An additional problem is that the discussion about the use of human embryonic stem cells has been merged with the debate about whether to allow pre‐implantation diagnostics (PID) for IVF embryos in order to prevent severe inherited diseases. Historically, this procedure has found many opponents in Germany, who like to link PID with Nazi doctors' abuse of eugenics during the Third Reich. Many scientists therefore see the coupling of stem cell research and PID in the public debate rather negatively. ‘I see this as a problem,’ Wobus said, ‘these are different aspects, different problems. […] This has nothing to do with the development of new therapies.’
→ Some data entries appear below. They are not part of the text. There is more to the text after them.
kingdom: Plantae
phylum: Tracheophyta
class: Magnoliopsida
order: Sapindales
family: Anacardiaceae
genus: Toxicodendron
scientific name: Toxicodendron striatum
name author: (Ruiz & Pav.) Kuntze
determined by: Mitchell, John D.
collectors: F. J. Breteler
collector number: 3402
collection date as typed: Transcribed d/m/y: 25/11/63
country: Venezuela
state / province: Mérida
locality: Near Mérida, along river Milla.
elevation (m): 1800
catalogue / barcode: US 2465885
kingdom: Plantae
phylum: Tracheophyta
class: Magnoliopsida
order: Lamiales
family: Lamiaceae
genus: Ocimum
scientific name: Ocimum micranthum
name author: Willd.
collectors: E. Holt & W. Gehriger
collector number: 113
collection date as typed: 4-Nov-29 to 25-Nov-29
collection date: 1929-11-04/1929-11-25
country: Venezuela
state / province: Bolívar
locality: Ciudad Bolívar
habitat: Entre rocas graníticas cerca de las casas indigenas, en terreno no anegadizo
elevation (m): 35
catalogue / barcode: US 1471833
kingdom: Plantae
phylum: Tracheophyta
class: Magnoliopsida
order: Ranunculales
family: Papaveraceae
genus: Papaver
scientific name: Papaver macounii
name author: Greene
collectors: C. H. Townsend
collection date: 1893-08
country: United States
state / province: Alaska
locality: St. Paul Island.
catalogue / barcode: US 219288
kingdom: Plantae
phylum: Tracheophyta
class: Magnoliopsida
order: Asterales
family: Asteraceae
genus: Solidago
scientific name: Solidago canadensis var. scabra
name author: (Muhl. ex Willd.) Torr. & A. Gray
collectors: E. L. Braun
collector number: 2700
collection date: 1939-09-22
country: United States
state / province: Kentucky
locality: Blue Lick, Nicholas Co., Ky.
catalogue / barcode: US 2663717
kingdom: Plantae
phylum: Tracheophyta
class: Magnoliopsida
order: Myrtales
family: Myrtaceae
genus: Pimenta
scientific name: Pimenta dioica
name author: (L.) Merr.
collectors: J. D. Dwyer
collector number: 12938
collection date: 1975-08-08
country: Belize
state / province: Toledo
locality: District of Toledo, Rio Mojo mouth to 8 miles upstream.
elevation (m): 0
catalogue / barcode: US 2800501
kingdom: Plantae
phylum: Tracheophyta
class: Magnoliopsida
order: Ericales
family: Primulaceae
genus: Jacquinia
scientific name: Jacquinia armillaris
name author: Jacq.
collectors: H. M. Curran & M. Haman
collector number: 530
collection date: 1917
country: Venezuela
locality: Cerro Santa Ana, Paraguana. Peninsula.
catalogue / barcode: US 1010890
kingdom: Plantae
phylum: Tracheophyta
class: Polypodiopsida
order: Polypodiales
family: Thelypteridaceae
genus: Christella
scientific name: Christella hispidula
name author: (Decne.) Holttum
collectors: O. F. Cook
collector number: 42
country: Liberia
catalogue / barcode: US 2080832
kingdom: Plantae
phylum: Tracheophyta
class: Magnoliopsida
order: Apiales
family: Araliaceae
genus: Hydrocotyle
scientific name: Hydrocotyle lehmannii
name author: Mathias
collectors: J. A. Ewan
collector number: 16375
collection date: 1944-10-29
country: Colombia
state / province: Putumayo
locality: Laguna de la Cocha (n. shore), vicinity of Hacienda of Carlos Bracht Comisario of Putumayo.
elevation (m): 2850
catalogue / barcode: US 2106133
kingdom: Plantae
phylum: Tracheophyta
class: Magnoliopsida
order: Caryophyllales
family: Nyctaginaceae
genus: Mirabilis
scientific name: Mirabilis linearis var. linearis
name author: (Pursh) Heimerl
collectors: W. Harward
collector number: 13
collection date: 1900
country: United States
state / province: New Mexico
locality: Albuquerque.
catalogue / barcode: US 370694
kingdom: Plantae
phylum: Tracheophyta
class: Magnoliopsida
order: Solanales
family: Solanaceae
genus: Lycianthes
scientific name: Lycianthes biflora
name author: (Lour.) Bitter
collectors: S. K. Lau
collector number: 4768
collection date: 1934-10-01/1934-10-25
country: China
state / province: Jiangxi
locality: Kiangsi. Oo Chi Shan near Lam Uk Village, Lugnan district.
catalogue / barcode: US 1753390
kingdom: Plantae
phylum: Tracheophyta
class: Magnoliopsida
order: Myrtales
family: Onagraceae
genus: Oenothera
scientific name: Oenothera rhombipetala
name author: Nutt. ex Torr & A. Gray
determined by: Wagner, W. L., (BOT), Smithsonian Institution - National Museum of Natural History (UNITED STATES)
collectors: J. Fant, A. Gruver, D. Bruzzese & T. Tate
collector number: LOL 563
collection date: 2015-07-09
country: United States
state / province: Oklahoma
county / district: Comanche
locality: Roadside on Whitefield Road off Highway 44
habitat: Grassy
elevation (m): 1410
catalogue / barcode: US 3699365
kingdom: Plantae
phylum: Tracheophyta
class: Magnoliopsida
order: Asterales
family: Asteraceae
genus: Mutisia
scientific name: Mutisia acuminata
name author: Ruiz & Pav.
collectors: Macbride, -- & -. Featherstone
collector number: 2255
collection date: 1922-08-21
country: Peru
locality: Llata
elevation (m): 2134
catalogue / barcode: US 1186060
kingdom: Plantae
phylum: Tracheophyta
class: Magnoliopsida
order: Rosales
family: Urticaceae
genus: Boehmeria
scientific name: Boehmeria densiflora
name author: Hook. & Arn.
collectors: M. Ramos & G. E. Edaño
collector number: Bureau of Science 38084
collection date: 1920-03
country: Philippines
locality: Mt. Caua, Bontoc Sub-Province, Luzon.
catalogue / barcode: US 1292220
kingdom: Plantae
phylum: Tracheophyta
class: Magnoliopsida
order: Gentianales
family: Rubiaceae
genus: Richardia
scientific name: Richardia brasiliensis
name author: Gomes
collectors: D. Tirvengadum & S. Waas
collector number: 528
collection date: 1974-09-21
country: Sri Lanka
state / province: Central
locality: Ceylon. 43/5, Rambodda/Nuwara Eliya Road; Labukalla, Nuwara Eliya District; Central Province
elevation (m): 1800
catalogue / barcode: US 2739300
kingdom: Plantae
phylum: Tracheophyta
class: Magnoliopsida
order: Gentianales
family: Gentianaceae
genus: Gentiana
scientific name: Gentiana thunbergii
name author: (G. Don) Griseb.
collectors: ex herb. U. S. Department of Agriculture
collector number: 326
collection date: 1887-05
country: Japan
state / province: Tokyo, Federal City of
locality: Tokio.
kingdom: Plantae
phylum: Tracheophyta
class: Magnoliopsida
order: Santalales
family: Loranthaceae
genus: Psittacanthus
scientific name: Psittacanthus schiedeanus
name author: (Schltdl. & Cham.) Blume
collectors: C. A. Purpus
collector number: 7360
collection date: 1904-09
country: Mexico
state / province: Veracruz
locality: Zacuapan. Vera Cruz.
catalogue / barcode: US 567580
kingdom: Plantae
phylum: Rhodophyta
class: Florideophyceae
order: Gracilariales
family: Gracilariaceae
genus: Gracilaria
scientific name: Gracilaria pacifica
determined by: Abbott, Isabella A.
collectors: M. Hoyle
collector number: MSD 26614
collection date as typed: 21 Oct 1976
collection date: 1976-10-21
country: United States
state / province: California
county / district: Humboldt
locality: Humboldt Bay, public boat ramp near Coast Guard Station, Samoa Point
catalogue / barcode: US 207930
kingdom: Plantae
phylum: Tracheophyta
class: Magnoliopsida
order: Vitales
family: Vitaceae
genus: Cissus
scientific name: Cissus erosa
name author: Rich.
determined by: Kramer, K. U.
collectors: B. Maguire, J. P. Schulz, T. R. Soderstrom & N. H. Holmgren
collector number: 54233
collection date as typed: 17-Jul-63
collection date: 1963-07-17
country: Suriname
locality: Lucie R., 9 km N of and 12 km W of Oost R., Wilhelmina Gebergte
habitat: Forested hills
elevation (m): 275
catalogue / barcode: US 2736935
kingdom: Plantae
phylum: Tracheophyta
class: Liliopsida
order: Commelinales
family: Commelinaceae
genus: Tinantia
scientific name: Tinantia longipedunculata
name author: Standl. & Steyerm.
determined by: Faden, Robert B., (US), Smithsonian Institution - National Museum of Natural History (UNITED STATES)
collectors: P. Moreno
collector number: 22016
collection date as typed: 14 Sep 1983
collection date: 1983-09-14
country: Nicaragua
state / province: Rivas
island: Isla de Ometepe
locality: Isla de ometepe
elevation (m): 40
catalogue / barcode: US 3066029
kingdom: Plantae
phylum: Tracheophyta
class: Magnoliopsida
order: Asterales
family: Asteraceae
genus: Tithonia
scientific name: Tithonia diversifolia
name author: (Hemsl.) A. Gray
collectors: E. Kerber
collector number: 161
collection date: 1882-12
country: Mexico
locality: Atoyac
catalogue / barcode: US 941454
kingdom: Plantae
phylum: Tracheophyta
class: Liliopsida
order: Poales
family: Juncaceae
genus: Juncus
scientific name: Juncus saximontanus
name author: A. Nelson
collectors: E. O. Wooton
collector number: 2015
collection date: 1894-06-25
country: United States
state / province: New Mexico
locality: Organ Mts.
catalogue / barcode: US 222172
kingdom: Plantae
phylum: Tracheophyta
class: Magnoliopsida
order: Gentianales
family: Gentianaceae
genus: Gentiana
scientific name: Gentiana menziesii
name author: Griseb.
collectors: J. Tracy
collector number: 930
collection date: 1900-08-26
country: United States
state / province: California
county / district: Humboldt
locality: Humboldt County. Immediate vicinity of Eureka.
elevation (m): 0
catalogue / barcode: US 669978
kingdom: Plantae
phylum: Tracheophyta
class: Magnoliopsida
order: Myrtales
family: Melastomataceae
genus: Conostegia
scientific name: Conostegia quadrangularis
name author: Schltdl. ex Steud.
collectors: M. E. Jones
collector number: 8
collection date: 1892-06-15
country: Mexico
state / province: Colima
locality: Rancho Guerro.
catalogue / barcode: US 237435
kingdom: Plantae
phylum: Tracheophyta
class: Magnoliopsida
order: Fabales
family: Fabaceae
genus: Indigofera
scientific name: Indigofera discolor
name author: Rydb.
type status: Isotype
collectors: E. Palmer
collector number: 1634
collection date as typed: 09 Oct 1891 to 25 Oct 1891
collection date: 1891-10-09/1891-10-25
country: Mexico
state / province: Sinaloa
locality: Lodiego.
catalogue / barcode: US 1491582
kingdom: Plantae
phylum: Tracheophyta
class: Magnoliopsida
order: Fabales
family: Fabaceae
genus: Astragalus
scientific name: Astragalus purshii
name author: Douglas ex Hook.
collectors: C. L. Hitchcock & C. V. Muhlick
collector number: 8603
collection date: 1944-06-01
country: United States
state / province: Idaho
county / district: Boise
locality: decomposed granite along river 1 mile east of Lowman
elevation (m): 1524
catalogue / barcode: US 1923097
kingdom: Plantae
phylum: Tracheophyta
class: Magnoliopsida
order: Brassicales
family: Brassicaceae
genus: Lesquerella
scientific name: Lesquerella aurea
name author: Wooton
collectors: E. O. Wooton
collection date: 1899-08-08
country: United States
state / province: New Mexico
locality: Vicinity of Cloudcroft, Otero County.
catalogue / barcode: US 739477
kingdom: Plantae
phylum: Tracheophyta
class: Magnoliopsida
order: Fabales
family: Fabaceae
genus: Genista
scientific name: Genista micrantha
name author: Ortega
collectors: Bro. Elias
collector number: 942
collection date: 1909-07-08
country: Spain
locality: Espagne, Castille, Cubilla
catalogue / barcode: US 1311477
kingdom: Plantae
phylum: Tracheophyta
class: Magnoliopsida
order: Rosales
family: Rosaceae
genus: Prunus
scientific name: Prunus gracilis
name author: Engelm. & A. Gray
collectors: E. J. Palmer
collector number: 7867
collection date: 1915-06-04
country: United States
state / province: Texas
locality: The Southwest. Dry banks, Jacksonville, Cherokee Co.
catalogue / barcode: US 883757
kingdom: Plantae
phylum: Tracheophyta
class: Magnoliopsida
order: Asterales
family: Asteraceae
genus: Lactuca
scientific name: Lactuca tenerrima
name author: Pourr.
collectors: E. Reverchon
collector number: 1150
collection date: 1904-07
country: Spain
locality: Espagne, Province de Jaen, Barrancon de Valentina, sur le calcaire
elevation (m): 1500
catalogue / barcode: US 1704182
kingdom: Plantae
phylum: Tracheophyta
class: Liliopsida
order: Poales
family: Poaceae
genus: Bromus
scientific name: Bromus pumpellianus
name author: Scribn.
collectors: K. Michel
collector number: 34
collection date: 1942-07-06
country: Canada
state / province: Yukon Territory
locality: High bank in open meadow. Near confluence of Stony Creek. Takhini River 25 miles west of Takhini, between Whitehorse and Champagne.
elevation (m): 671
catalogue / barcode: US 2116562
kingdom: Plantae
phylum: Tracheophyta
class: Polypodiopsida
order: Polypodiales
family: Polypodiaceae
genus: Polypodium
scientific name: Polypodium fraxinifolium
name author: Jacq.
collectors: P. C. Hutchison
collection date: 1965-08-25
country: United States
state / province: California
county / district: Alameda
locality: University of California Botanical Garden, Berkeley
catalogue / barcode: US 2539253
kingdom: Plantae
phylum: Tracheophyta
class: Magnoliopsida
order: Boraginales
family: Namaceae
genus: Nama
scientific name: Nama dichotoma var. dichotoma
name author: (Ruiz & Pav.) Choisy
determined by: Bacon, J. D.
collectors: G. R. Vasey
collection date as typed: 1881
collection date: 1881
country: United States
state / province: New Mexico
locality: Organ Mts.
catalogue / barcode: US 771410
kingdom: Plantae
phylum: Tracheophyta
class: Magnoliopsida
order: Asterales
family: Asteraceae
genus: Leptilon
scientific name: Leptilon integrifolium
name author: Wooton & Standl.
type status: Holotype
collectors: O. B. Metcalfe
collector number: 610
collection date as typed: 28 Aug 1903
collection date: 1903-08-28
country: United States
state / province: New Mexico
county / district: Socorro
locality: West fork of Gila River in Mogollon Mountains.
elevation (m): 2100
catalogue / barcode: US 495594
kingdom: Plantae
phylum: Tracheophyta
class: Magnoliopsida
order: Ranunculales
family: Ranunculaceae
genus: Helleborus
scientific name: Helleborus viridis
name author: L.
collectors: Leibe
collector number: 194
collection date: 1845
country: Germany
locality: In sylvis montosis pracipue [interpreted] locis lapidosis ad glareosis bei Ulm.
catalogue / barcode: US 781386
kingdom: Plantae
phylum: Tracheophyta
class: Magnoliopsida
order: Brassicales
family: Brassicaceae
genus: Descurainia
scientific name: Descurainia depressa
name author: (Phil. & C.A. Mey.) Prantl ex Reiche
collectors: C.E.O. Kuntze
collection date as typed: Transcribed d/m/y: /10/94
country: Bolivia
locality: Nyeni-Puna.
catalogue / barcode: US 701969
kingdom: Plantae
In the end, the legislators agreed on the overall benefit of genetic research in principle, but conceeded that they simply do not know enough yet about the implications to make a decision
The debate has split the government as well as the political parties in Germany. At the time of writing, the governing Social Democrats had not yet published their position on stem cell research or on PID. But the Green party, their smaller coalition partner, have already made clear that they oppose both and will support the Minister of Justice. Even more divided are the Christian Democrats, the main opposition party. Their strong catholic base takes a fundamental stance against stem cell research and PID, although other members of the party—most notably the former Federal President Roman Herzog—have made clear that they would support stem cell research in order to develop new therapies. In fact, when Wolfgang Clement, the Social Democratic governor of Northrhine‐Westfalia where Brüstle works, publicly supported the import of stem cells during a visit to Israel in the first week of June, the Christian Democratic party leaders—in what must have been a political reflex—immediately asked for an import ban.
On May 28, the Bundestag devoted a five‐hour debate to discussing the future direction of genetic research in Germany. In the end, the legislators agreed on the overall benefit of genetic research in principle, but remained undecided about the use of surplus embryos for medical research. Indeed, some members of parliament conceeded that they simply do not know enough yet about the scientific, medical and ethical implications to make a decision.
The outcome of the debate is as yet unclear, but the fact that it has started and it is being carried out on a broad basis is already a step forward. ‘Science throws up questions here which concern us all. They need to be discussed at every level of society and settled by political decision—in parliament,’ President Rau said in his Berlin speech. It is not clear when the final decision about the use of embryonic stem cells will be made and what the outcome will be, but, given the broad debate in Germany, it will be one that will be backed by the majority of the population.